▶ [Исходный текст]
+---+

Во время паузы, наступившей в многолюдном собрании, мое внимание привлек странный мелодичный звук откуда-то с балкона, высоко над нашими головами, где сидели приглашенные. Там стоял Ален Гинзберг — его трудно было не узнать по густой, вьющейся проволокой бороде, лысине и очкам. Вытянув перед собой руки, он замер, благословляя собрание, и низким протяжным голосом распевал «ом-м-м-м-м», призывая глас Господа и мира. Едва ли это могло помочь, когда вокруг сотрясались кирпичные стены здания.

Трудно было уповать, что сторонникам мира на съезде удастся убедить членов партии отказаться от поддержки вьетнамской войны. Стало ясно, что кандидатом на пост президента будет выдвинут Хэмфри, который даже не обещал прекратить кровопролитие, и я подумал, что пришло время объединиться фракциям сторонников Роберта Кеннеди и Юджина Маккарти, чтобы в будущем оппозиция смогла бросить Хэмфри вызов и как-то выровнять внешнюю политику. Я набросал обращение к тем, кто поддерживал Джина Маккарти, чтобы они голосовали по своему усмотрению. Это означало — те, кто захочет, могут перейти в лагерь покойного Роберта Кеннеди, который в свое время возглавил волну антивоенного движения, объявив о выдвижении своей кандидатуры только после того, как Маккарти поддержал эту войну. Теперь многие надеялись, что Тэдди захочет занять место брата. На что Маккарти с возмущением заявил, что скорее позволит своим сторонникам голосовать за Джорджа Макговерна, чем за Тэдди Кеннеди.

Я почувствовал, что глубоко уязвлен, ибо ни слова не было сказано о длительной борьбе за прекращение войны и о тех, кто организовал ее внутри Демократической партии, а теперь позволил сойти на нет вот так, неоплаканной и неотпетой. Какой подходящий момент, чтобы во весь рост подняться настоящему лидеру и призвать людей к разуму! Но никто этого не сделал, так дальше и покатилось.

В шестидесятые годы, казалось, пришло в движение все, что устоялось. Как-то на несколько часов к нам в гости заехали Роберт Лоуэлл с женой Элизабет Хардуик и одиннадцатилетней дочерью и наши соседи Генри и Ольга Карлайл, их давние друзья. Стоял пасмурный ноябрьский день, листья облетели. Сидя в машине, Лоуэлл сделал вид, что не видит, как я выхожу из дома, и продолжал дурачиться с вылезавшей из машины девочкой: Мы поздоровались, пожав друг другу руки. Его прилизанные редеющие волосы были зачесаны поперек головы, он быстро заговорил, что моя речь на международном конгрессе ПЕН-клуба в Бледе в Югославии тронула его. Я, в свою очередь, отдал должное тому, что он в знак протеста против войны во Вьетнаме отказался принять приглашение президента Джонсона на фестиваль искусств в Белом доме.

+---+

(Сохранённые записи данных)
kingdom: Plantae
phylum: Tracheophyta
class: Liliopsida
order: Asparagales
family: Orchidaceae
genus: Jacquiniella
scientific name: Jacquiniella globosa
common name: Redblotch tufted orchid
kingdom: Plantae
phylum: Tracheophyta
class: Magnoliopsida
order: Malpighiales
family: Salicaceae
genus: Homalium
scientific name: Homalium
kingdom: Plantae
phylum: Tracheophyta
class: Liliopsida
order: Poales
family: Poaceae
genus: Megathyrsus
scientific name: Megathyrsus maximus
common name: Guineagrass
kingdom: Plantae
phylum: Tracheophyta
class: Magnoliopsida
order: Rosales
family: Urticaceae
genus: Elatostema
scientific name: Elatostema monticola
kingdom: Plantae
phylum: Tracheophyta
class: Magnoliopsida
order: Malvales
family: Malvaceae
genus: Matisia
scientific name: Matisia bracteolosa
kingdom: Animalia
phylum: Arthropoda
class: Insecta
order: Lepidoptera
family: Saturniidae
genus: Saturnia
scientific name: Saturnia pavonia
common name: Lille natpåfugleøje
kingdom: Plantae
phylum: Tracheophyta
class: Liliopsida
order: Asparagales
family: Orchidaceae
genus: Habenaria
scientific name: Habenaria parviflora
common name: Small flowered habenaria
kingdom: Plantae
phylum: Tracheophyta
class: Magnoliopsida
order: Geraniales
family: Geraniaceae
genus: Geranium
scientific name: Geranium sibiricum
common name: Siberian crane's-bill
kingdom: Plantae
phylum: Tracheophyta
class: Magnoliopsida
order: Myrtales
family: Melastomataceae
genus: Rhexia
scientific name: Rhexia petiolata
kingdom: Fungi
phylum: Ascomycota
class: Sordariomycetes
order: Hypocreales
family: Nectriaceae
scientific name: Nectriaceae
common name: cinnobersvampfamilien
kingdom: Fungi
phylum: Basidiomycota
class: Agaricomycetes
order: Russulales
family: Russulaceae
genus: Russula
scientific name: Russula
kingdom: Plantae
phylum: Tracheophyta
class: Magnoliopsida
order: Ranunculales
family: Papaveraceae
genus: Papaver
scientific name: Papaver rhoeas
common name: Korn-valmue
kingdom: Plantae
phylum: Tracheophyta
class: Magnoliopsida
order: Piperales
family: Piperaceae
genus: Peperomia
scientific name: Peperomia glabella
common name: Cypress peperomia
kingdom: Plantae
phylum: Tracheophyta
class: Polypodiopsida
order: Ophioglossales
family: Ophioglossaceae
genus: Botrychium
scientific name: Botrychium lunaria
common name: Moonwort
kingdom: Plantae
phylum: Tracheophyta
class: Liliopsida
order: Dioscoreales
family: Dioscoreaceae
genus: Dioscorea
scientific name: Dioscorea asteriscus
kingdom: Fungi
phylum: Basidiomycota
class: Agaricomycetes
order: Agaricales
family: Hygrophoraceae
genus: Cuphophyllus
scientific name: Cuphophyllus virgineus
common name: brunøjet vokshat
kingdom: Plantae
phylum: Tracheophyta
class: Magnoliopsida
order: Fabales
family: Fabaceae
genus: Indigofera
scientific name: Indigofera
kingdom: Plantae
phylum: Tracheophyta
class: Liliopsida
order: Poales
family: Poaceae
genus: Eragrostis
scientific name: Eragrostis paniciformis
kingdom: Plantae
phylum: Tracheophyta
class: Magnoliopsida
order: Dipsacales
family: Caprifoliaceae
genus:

+---+

▶ [Задания]
1. От чего, согласно исходному тексту, отказался Роберт Лоуэлл в знак протеста против войны во Вьетнаме?
2. Допишите следующий фрагмент исходного текста, начав сразу после его последнего предложения.
Список никак не связан с исходным текстом.

▶ [Ответы к заданиям]
1. От приглашения президента Джонсона на фестиваль искусств в Белом доме.

2.
Он стал расспрашивать, какие деревья я выращиваю, и я сел за трактор, чтобы показать, как с помощью специального устройства, которое самолично усовершенствовал и приделал к культиватору, подрезаю корешки. Он наклонился в сторону стоявшей чуть поодаль дочери и ласково спросил: «Ты можешь себе представить, чтобы я обрезал корешки, а?» Девочка едва качнула головой, сохраняя напряженное выражение лица.

Мы отправились к пруду, шагая бок о бок, стоило мне повернуться или остановиться, как он тут же поворачивался или останавливался. И болтал без умолку.

— Я люблю Казана, у него огромный талант, но я не хотел бы, чтобы он ставил мою греческую трилогию. «Похищенное дитя» — шедевр, но он на долгие годы закрыл ему дорогу.

— Я не уверен, что это шедевр.





— В этом нет сомнения. Так сказал Элиот.

Я был не прочь поспорить с театральными пристрастиями Элиота, но Лоуэлл уже говорил о другом и не стал бы меня выслушивать, просто бы не смог. Все китайское восхищало, было практически безупречно. Принять приглашение на фестиваль искусств в Белом доме означало пасть на колени и молить Америку о милосердии к Вьетнаму. Рузвельт был мошенником и лжецом; Кеннеди много читал.

— Рузвельт, насколько мне известно, — сказал я, — сожалел, что не помог Испании.

— Неужели? — Впервые в его речи возникла пауза, и, казалось, он с нетерпением ждет, что я скажу дальше. — Откуда ты знаешь?

— Об этом пишет в своем дневнике Гарольд Айкс. Он сказал Айксу, одна из его самых больших ошибок заключалась в том, что он не поддержал левых против Франко.

Лоуэлл просветлел. Он любил сплетни, неизвестные факты, и, наверное, ему импонировала мысль о том, что Рузвельт испытывал приступы раскаяния. Затем вновь переключился на свою тему, преспокойно заговорив о «совершенно маниакальной полосе своей жизни» — по-видимому, истории с Белым домом. Я подумал, какой он отважный человек, если может так настойчиво говорить об одном и том же, несмотря на отвлекающие моменты. Будто только безостановочная болтовня делала реальность реальностью и давала над нею власть.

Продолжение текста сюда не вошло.